The key difference: databases like Cassandra need consistent hashing for data placement and replication, while caching systems like memcached use it purely for request routing.

Handling Node Failures and Replication

For durability, data must exist on multiple nodes. The simplest approach walks clockwise from a key’s primary position and selects the next N-1 distinct physical nodes:

def get_replica_nodes(self, key: str, num_replicas: int = 3) -> list[str]:
    """Find N distinct physical nodes for replicating a key."""
    if not self.ring:
        return []
    
    position = self._hash(key)
    idx = bisect_right(self.sorted_positions, position)
    
    replicas = []
    seen_nodes = set()
    positions_checked = 0
    
    while len(replicas) < num_replicas and positions_checked < len(self.sorted_positions):
        if idx >= len(self.sorted_positions):
            idx = 0
        
        node = self.ring[self.sorted_positions[idx]]
        if node not in seen_nodes:
            replicas.append(node)
            seen_nodes.add(node)
        
        idx += 1
        positions_checked += 1
    
    return replicas

This “walk” approach ensures replicas are on different physical machines even when using virtual nodes. Some systems use “jump” placement instead—hashing the key with different seeds to independently select each replica. Jump placement provides better distribution but complicates failure handling since replicas aren’t naturally “next in line.”

Performance Considerations

Lookup time depends on your ring search strategy:

import time
import random

def benchmark_lookup(ring_size: int, num_lookups: int = 10000):
    """Compare linear vs binary search on the ring."""
    positions = sorted(random.sample(range(2**32), ring_size))
    test_keys = [random.randint(0, 2**32) for _ in range(num_lookups)]
    
    # Linear search
    start = time.perf_counter()
    for key in test_keys:
        for i, pos in enumerate(positions):
            if pos >= key:
                break
    linear_time = time.perf_counter() - start
    
    # Binary search
    start = time.perf_counter()
    for key in test_keys:
        bisect_right(positions, key)
    binary_time = time.perf_counter() - start
    
    print(f"Ring size: {ring_size}")
    print(f"  Linear search: {linear_time:.4f}s")
    print(f"  Binary search: {binary_time:.4f}s")
    print(f"  Speedup: {linear_time/binary_time:.1f}x")

benchmark_lookup(1000)
benchmark_lookup(10000)

With binary search, lookups are O(log N) where N is total ring positions (physical nodes × vnodes). Memory overhead is approximately N × (8 bytes for position + pointer to node name). For 1000 physical nodes with 150 vnodes, expect roughly 2-3 MB for the ring structure.

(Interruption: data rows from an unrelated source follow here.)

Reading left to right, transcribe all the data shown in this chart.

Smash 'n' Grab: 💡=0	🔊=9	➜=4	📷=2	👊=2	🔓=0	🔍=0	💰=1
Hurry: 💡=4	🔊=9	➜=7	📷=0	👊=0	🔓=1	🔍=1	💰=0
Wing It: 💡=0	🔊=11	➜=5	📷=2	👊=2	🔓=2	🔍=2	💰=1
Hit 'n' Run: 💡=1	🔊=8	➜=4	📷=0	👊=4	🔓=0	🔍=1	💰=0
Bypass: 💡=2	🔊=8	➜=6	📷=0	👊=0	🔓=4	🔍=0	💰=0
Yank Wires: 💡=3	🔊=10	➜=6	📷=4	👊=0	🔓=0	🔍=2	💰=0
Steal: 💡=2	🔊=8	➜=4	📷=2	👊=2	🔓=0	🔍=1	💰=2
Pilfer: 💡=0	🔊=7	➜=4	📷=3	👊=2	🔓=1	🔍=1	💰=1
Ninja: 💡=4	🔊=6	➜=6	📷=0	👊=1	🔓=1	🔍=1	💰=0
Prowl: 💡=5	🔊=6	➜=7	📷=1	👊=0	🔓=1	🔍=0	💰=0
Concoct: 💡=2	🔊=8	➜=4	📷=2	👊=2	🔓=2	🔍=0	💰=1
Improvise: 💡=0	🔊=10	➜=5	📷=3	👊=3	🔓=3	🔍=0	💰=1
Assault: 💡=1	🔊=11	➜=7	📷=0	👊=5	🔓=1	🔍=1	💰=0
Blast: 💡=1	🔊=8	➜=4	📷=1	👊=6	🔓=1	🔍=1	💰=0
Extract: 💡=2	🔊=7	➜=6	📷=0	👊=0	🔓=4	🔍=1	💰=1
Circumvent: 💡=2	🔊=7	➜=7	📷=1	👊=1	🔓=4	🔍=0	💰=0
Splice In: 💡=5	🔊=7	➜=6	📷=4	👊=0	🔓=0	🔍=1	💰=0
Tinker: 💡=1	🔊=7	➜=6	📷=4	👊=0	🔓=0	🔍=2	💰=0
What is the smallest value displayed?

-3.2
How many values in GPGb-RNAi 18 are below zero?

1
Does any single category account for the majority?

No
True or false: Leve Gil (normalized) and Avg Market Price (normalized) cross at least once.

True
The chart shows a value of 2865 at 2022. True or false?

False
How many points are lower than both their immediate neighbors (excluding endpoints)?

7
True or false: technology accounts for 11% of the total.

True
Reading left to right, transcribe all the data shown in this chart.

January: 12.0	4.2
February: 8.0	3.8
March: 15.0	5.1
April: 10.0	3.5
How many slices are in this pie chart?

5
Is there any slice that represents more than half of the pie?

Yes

Consistent hashing is overkill when your server topology rarely changes, you control all clients and can coordinate updates, or you have fewer than 5-10 nodes. The complexity isn’t free.

Alternatives and When to Use Them

Rendezvous hashing (highest random weight) computes a score for each key-server pair and picks the highest. No ring structure needed, and it handles weighted servers elegantly. Downside: O(N) lookup time since you evaluate every server. Works well for small clusters.

Jump consistent hash uses a clever mathematical formula requiring only the key and bucket count—no ring storage at all. It’s faster and uses zero memory, but only works when servers are numbered 0 to N-1 and you can’t weight servers differently. Perfect for homogeneous clusters where you control the client.

Bounded-load consistent hashing (used by Google’s Maglev) adds load awareness to prevent hotspots from popular keys. When a node exceeds a threshold, requests spill to the next node. More complex but essential for systems with highly skewed access patterns.

Decision criteria:

Need to handle heterogeneous servers or complex topologies? Use consistent hashing with vnodes.
Small, static cluster with homogeneous servers? Jump consistent hash is simpler and faster.
Extremely skewed workloads? Consider bounded-load variants.
Need weighted distribution with small N? Rendezvous hashing works well.

Consistent hashing remains the go-to choice for large distributed systems because it handles the messy reality of servers joining, leaving, and failing—without requiring coordinated updates across all clients.